The regime was dictating the news agenda and controlling what the readers would see and what they wouldn’t, from the comfort of their offices, even homes. There were phenomenal acts of defiance by media men and women. But to be honest these were not the norm.

Capitulation was near complete in terms of the content that the papers could carry. Hundreds of frustrated journalists marching and protesting became a familiar sight as they vented their anger on the streets and in congregations at the press clubs.

Yes, another form of defiance that many columnists developed an expertise in was writing between the lines. As a reader I’d turn to the oped pages to read my favourite columnist who offered token resistance via subtle writing skills. (Read my mentor Zamir Niazi’s books chronicling this oppression if you are interested.)

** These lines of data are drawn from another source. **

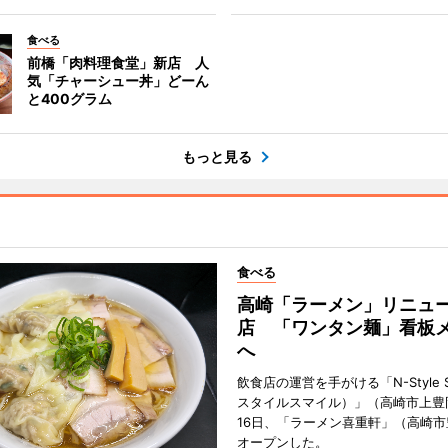
食べる
前橋「肉料理食堂」新店 人
気「チャーシュー丼」どーん
と400グラム
もっと見る
食べる
高崎「ラーメン」リニュ
店 「ワンタン麺」看板
へ
飲食店の運営を手がける「N-Style S
スタイルスマイル）」（高崎市上豊
16日、「ラーメン喜重軒」（高崎
オープンした。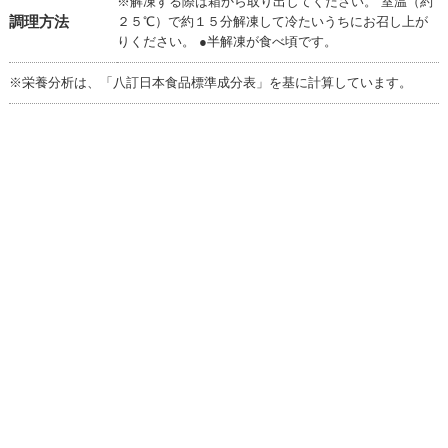
※解凍する際は箱から取り出してください。 室温（約
調理方法
２５℃）で約１５分解凍して冷たいうちにお召し上が
りください。 ●半解凍が食べ頃です。
※栄養分析は、「八訂日本食品標準成分表」を基に計算しています。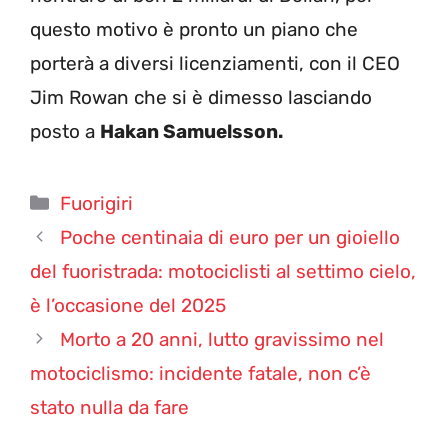
questo motivo è pronto un piano che
porterà a diversi licenziamenti, con il CEO
Jim Rowan che si è dimesso lasciando
posto a
Hakan Samuelsson.
Categorie
Fuorigiri
Poche centinaia di euro per un gioiello
del fuoristrada: motociclisti al settimo cielo,
è l’occasione del 2025
Morto a 20 anni, lutto gravissimo nel
motociclismo: incidente fatale, non c’è
stato nulla da fare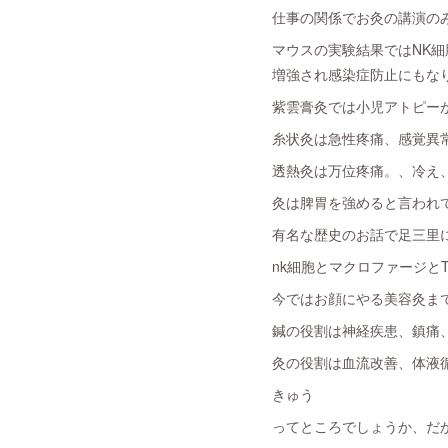
仕事の関係でお灸の講演の
マウスの実験結果ではNK
増強され感染症防止にもな
紫雲膏灸では小児アトピー
糸状灸は急性疼痛、感覚異
透熱灸は万位疼痛。、冷え
灸は脾胃を強めると言われ
有名な歴史のお話で足三里
nk細胞とマクロファージと
今ではお顔にやる美容灸ま
鍼の役割は神経疾患、鎮痛
灸の役割は血流改善、体液
きゅう
ってところでしょうか、だ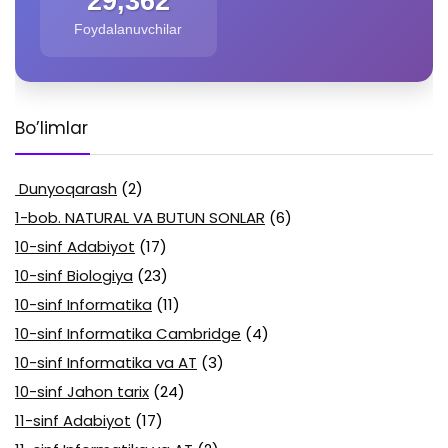
29,362
Foydalanuvchilar
Bo’limlar
Dunyoqarash
(2)
1-bob. NATURAL VA BUTUN SONLAR
(6)
10-sinf Adabiyot
(17)
10-sinf Biologiya
(23)
10-sinf Informatika
(11)
10-sinf Informatika Cambridge
(4)
10-sinf Informatika va AT
(3)
10-sinf Jahon tarix
(24)
11-sinf Adabiyot
(17)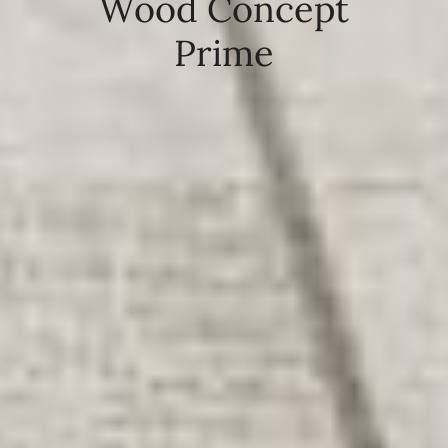
Wood Concept
Prime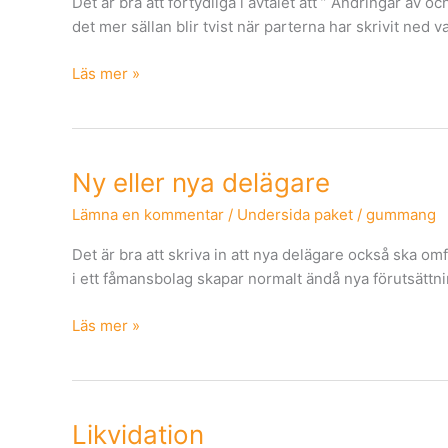
Det är bra att förtydliga i avtalet att ” Ändringar av o
det mer sällan blir tvist när parterna har skrivit ned
Läs mer »
Ny
Ny eller nya delägare
eller
Lämna en kommentar
/
Undersida paket
/
gummang
nya
delägare
Det är bra att skriva in att nya delägare också ska om
i ett fåmansbolag skapar normalt ändå nya förutsättni
Läs mer »
Likvidation
Likvidation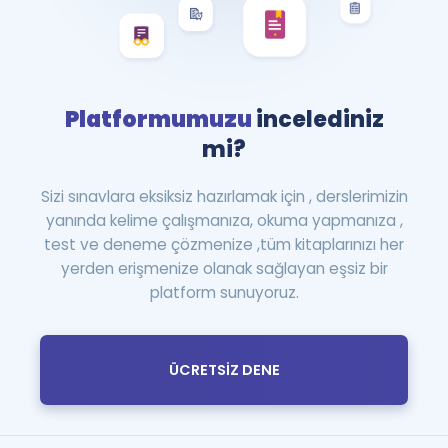
Platformumuzu
incelediniz
mi?
Sizi sınavlara eksiksiz hazırlamak için , derslerimizin
yanında kelime çalışmanıza, okuma yapmanıza ,
test ve deneme çözmenize ,tüm kitaplarınızı her
yerden erişmenize olanak sağlayan eşsiz bir
platform sunuyoruz.
ÜCRETSİZ DENE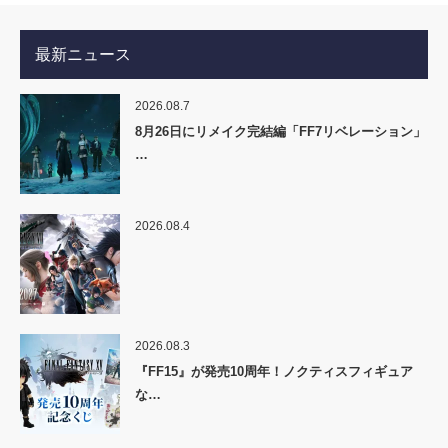
最新ニュース
2026.08.7
8月26日にリメイク完結編「FF7リベレーション」
…
2026.08.4
2026.08.3
『FF15』が発売10周年！ノクティスフィギュア
な…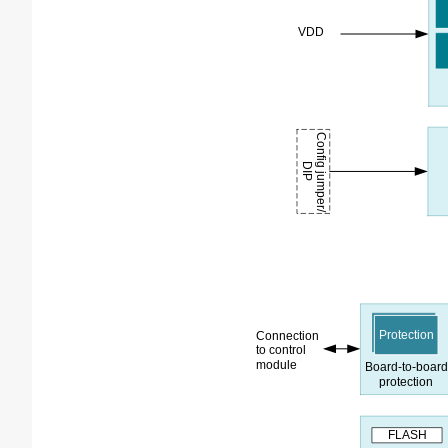
VDD
Config jumper/
DIP
Protection
Connection
to control
module
Board-to-boar
protection
FLASH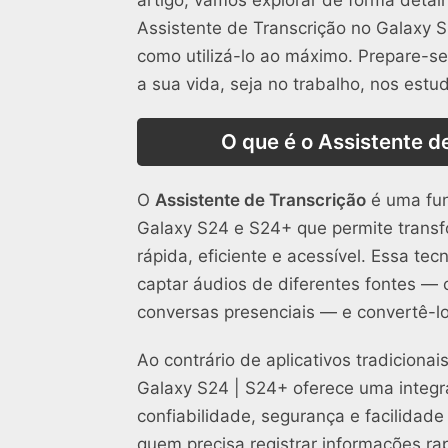
Assistente de Transcrição no Galaxy S
como utilizá-lo ao máximo. Prepare-se
a sua vida, seja no trabalho, nos estud
O que é o Assistente d
O
Assistente de Transcrição
é uma fun
Galaxy S24 e S24+ que permite transf
rápida, eficiente e acessível. Essa tecn
captar áudios de diferentes fontes 
conversas presenciais — e convertê-lo
Ao contrário de aplicativos tradicionai
Galaxy S24 | S24+ oferece uma integra
confiabilidade, segurança e facilidade
quem precisa registrar informações rap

National interest and loyalty to the state became favourite weapons for subjugating the press as the oppressors themselves, almost unchecked by media scrutiny, took the country down the devastating path of religiously inspired militancy and jihad

Since the military leader was being feted in Western capitals and greeted in the White House as the most sincere and welcome ally and friend, no opposition to his policies was tolerated and there was no public debate about the sanity of altering the very fabric, the DNA, of society.

From 1977 to 1985, when finally (even though partyless) elections brought Muhammad Khan Junejo as prime minister and some political and media freedoms, Pakistan changed in many dramatic, ugly ways. At least for me the Pakistan of my childhood was gone for good.

Not that it was all hunky-dory before that. There was often authoritarian rule, poverty, inequality, illiteracy and disease. But there was also a fair amount of tolerance within society. Different faiths existed side by side. Post-Zia, religion was used as a weapon to beat into submission opponents of all hue, perceived or real; hypocrisy became the order of the day.

If today the media makes you feel all is well — that democracy is thriving and we can wait for the next election for its most positive manifestation, that the rule of law is supreme, that justice is being dispensed, that there is no evidence of discontent and angry words even if members of your family including your father and four brothers have been slaughtered by terrorists — then read George Orwell’s 1984.

Also, Google what he meant by Newspeak. This weekend I am planning not to agitate. I have not read 1984 and Animal Farm in some 35 years. So I’ll revisit the two.

The writer is a former editor of Dawn.